Under the Hood

This page is for the technically curious. If you just want to use Sparrow, you don't need to read this — but if you're interested in why Sparrow is fast and how it works, read on.

Why Rust?

Sparrow's backend is written entirely in Rust — a programming language known for speed and reliability. The UI is built with React, running inside a Tauri 2 shell. This is why Sparrow:

  • Starts instantly — no runtime to boot up, no interpreter overhead
  • Uses little memory — typically under 50 MB, compared to 200–500 MB for Electron-based email apps
  • Stays responsive — no garbage collector pauses or random slowdowns
  • Doesn't drain your battery — minimal CPU usage when idle

Modular architecture

Sparrow is built from 11 independent Rust crates, each handling one job:

CrateResponsibility
sparrow-appTauri application shell — system tray, window management, logging
sparrow-coreBusiness logic — account management, sync pipeline, snooze, avatars
sparrow-domainPure types — Account, Email, Folder, Rule, Template, Contact, Settings
sparrow-imapIMAP client — full RFC support, IDLE, CONDSTORE, QRESYNC, COMPRESS
sparrow-jmapJMAP client (early stage)
sparrow-smtpSMTP sending — password and OAuth2 auth, TLS/STARTTLS, attachments
sparrow-oauthOAuth2 with PKCE — Google, Microsoft, auto-detection by domain
sparrow-cryptoPGP (Sequoia) and S/MIME (OpenSSL) encryption
sparrow-searchFull-text search via Tantivy
sparrow-storageSQLite persistence — 23 migrations, all repositories
sparrow-keyringOS keyring for secure credential storage

How sync works

Sparrow keeps a local copy of all your emails in a SQLite database (WAL mode for concurrent access).
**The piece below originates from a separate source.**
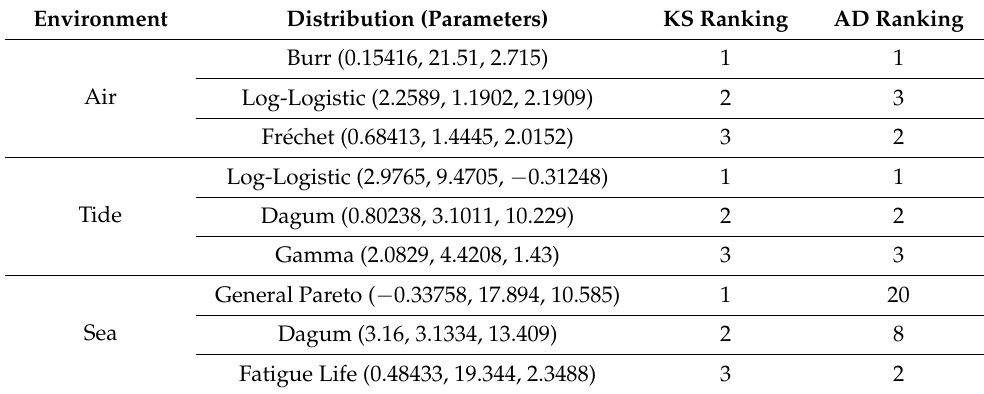
Table 11. The three best-fitted three-parameter distributions for the NiTi-2 alloy in air, tide and sea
When you're online:

  • New messages are downloaded in the background
  • Multiple folders sync using parallel connections
  • Changes you make (read, star, move, delete) apply instantly to the local DB
  • Operations are queued and sent to the server in the background
  • Real-time notifications via IMAP IDLE — no need to poll every few minutes
  • CONDSTORE/QRESYNC — only downloads changes since last sync, not everything

When you're offline, Sparrow queues your changes (flag changes, moves, deletes) and syncs them when you're back online. Each operation is retried up to 3 times with automatic cleanup.

IMAP capabilities

Sparrow detects and uses server capabilities automatically:

  • IDLE (RFC 2177) — real-time push for new messages, 25-min keepalive
  • CONDSTORE (RFC 7162) — delta sync using HIGHESTMODSEQ
  • QRESYNC (RFC 7162) — quick resync with VANISHED responses
  • MOVE (RFC 6851) — native message moving (falls back to copy+delete)
  • COMPRESS=DEFLATE (RFC 4978) — compressed connections for bandwidth savings
  • SORT / THREAD (RFC 5256) — server-side sorting and threading
  • NAMESPACE (RFC 2342) — discovers folder hierarchy
  • ESEARCH (RFC 4731) — efficient search with MIN/MAX/COUNT/ALL
  • SPECIAL-USE (RFC 6154) — auto-detects Inbox, Sent, Drafts, Trash, Junk
  • X-GM-EXT-1 — Gmail labels, message IDs, and thread IDs

Connections use exponential backoff reconnection (1s to 60s cap) and 120-second timeouts.

How search works

Instead of asking your email server to search (which is slow), Sparrow maintains its own Tantivy search index on your machine. When you type a query, it searches this local index — which is why results appear almost instantly.

The index covers subject, body text, sender/recipient names and emails, dates, attachment status, and read/starred flags. HTML is stripped before indexing so only the actual text content is searched.

Database

All data is stored in a single SQLite database at your system's local data directory using WAL (Write-Ahead Logging) mode for concurrent reads and writes. The schema is managed through 23 versioned migrations with foreign key enforcement and a 5-second busy timeout.

Open source

Sparrow is open source. You can inspect the code, report issues, or contribute on GitHub.